Eight templates identified by PS-HomPPI v1.3.
| PDB ID | CHAIN ID | IDENTITY with SPINK6 | IDENTITY with KLK4 |
|---|---|---|---|
| 1ppf | I:E | 55.56 | 31.58 |
| 1hja | I:B | 56.60 | 34.85 |
| 1z7k | B:A | 33.33 | 39.11 |
| 1cho | I:F | 55.56 | 34.85 |
| 1cho | I:G | 55.56 | 36.46 |
| 1ldt | L:T | 41.46 | 39.11 |
| 1an1 | I:E | 41.46 | 39.11 |
| 1tgs | I:Z | 36.59 | 40.44 |
Reliable templates for SPINK6-KLK4 could be identified (with reasonably high sequence identity ranging from 32% to 56%). Superimposed models for SPINK6-KLK4 using the top template identified by PS-HomPPI v1.3: an x-ray crystallography solved complex between a human leukocyte elastase and OMTKY3 (the third domain of turkey ovomucoid inhibitor), PDB ID: 1ppf. These were then refined skipping the initial rigid-body docking stage (it0) and performing only the semi-flexible refinement (it1 and water) of HADDOCK v2.2 with default parameters. The following unambiguous restraints: were used in the refinement: a) CA–CA (C alpha – C alpha) distances calculated by PS-HomPPI v1.3 from the 8 templates in Table 2, b) H-bonds from the template 1ppf, c) dihedral angles extracted from 1ppf to restrain the conformation of the inhibitory loop to the bound form, d) the original NMR NOE restraints, and e) distance restraints extracted from the KLK4 structure to keep the catalytic triad (Asp-His-Ser) in KLK4 in place, whose position is known to be highly conserved. The N-terminus tail (residue 1–22) of SPINK6 was treated as fully flexible during the it1 and water refinement stages. From the 200 calculated SPINK6-KLK4 models we chose top 10 based on HADDOCK scores. These models were further subjected to a refinement round in explicit solvent, without any restraints (using the refinement interface of the HADDOCK server) to remove any strain introduced by the restraints.
3. Results
3.1. Structure of SPINK6
The 1H–15N-HSQC spectrum and the sequential assignment of SPINK6 is depicted in Fig. 1A showing good dispersion of the resonances. All residues could be unambiguously assigned. 450 distance constraints were derived from the 15N- and 13C-edited NOESY spectra and used to calculate the three-dimensional structure.
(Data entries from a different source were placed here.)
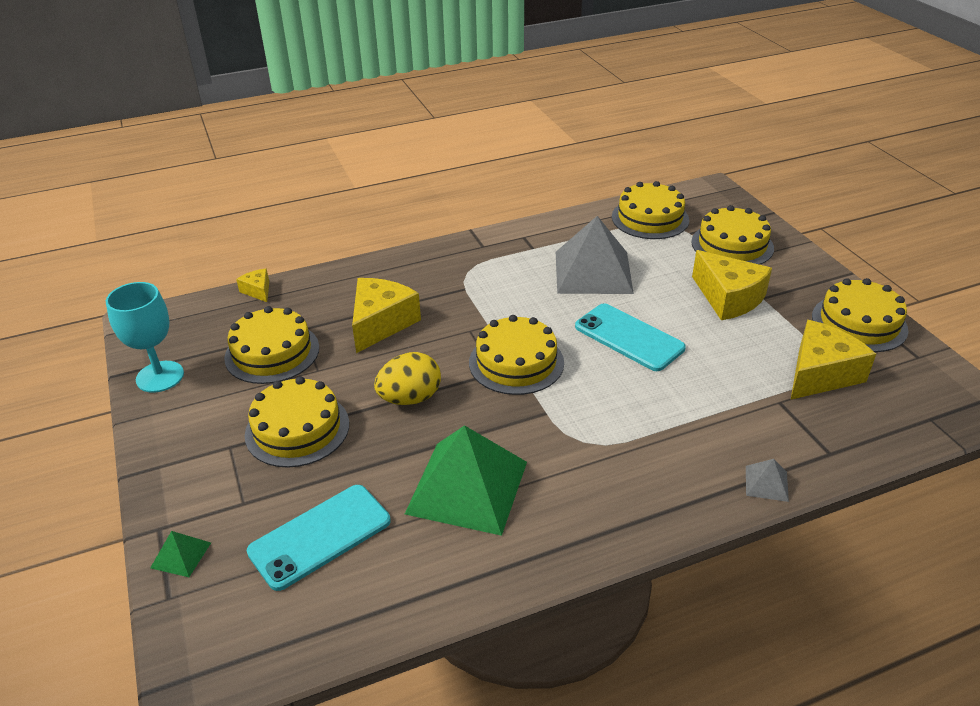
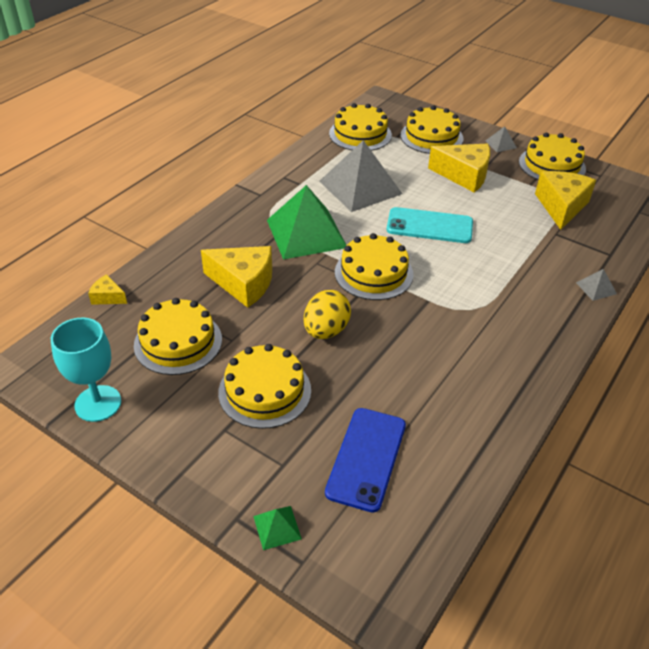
camera: 35 degrees left, 5 degrees up
(320, 536) = (366, 458): turquoise phone -> blue phone
(381, 323) = (244, 283): yellow cheese -> yellow cheese turned 120 degrees clockwise
(467, 487) = (429, 374): green pyramid -> green pyramid (306, 233)
(813, 278) = (500, 144): none -> grey pyramid

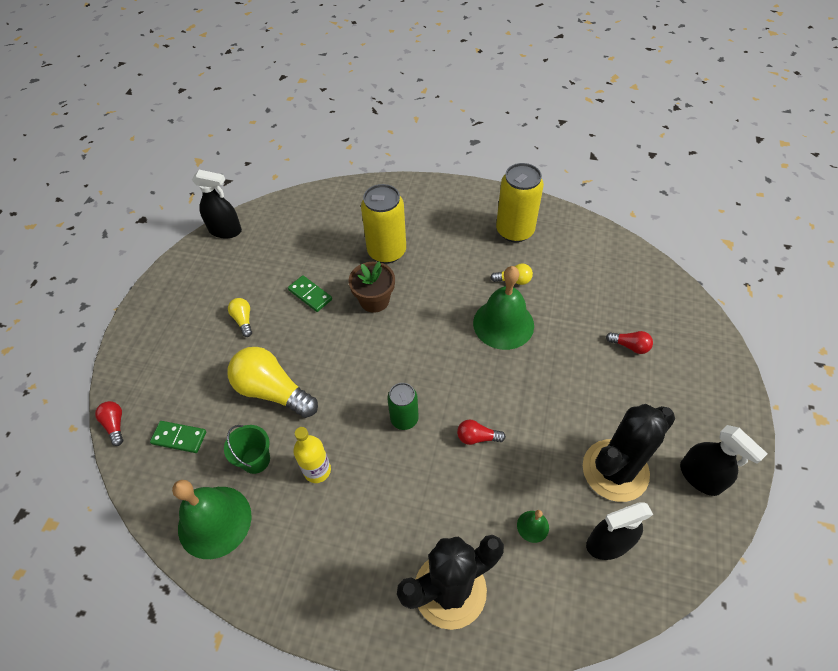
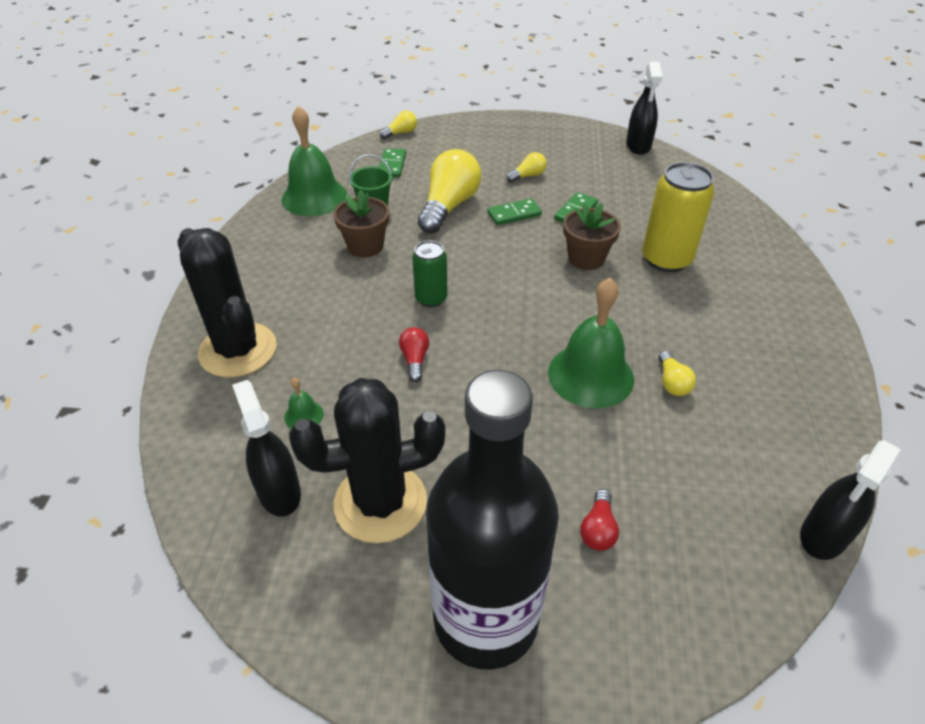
camera: 80 degrees right, 10 degrees down
(115, 425) = (400, 133): red light bulb -> yellow light bulb
(300, 340) = (514, 214): none -> green domino
(317, 470) = (365, 246): yellow bottle -> brown flower pot
(515, 231) = (771, 380): yellow can -> none
(615, 470) = (380, 502): black cactus -> black cactus turned 60 degrees counterclockwise
(694, 415) = (486, 619): none -> black bottle
(700, 477) = (376, 617): black spray bottle -> black spray bottle (823, 535)

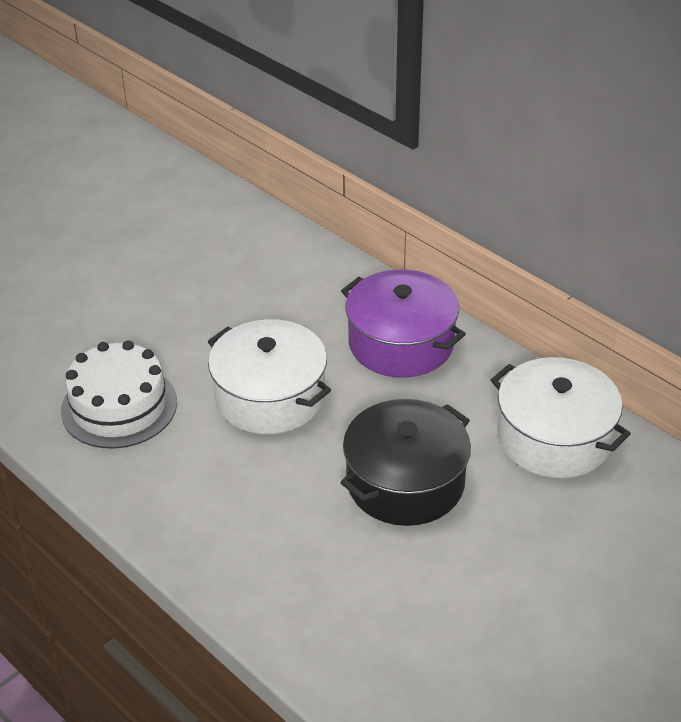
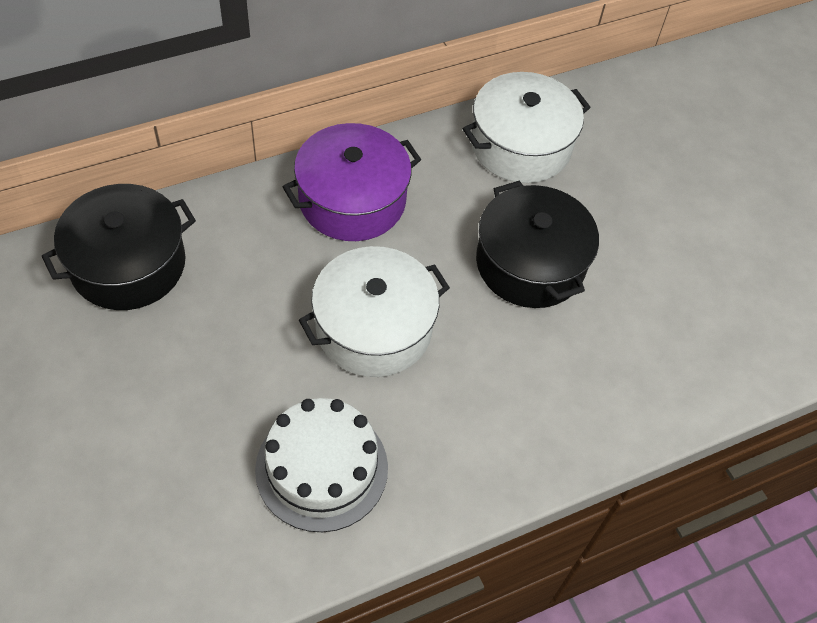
camera: 75 degrees left, 15 degrees up
(255, 246) = (128, 264): none -> black pot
Fig. 1B shows the representative overall structure of SPINK6. From 100 calculated structures, the 20 energetically best structures were selected for the ensemble which is shown in Fig. 1C. The structural statistics of this ensemble are shown in Table 1. The overall structure of SPINK6 comprises two adjacent β-strands, followed by an α-helix and a C-terminal β-strand. All secondary elements are well defined as it can be deduced from the ensemble. Since the N-terminus is less defined and exhibited a wide range of different conformations we assessed the backbone flexibility by 1H–15N heteronuclear NOE experiments. Fig. 1D shows the analysis of these data. Whereas for residues 7 to 57 the values around 0.8 are indicative of a rigid structure, lower NOE ratios for the N-terminal part (residue 1 to 6) confirm the high flexibility and lack of structure in accordance with the results of the structure calculations.
Figure 1.
(A) 1H–15N HSQC-spectrum of SPINK6. Resonances are numbered according to the sequence numbers below. Side chain H–N resonances are connected by dotted lines. (B) Ribbon representation of the SPINK6 structure. Side chains of the disulfide-bridges are depicted in yellow and gray and the N-terminus (N) and C-terminus (C) are labeled. (C) Overlay of the final refined 20 structures ensemble. For superposition the secondary structural elements were used and the N-terminus (N) and C-terminus (C) are labeled. (D) Flexibility of the protein backbone measured by heteronuclear NOEs. Positions of helix (cylinder) and beta-strands (arrows), respectively, are depicted on top according to the involved residue numbers.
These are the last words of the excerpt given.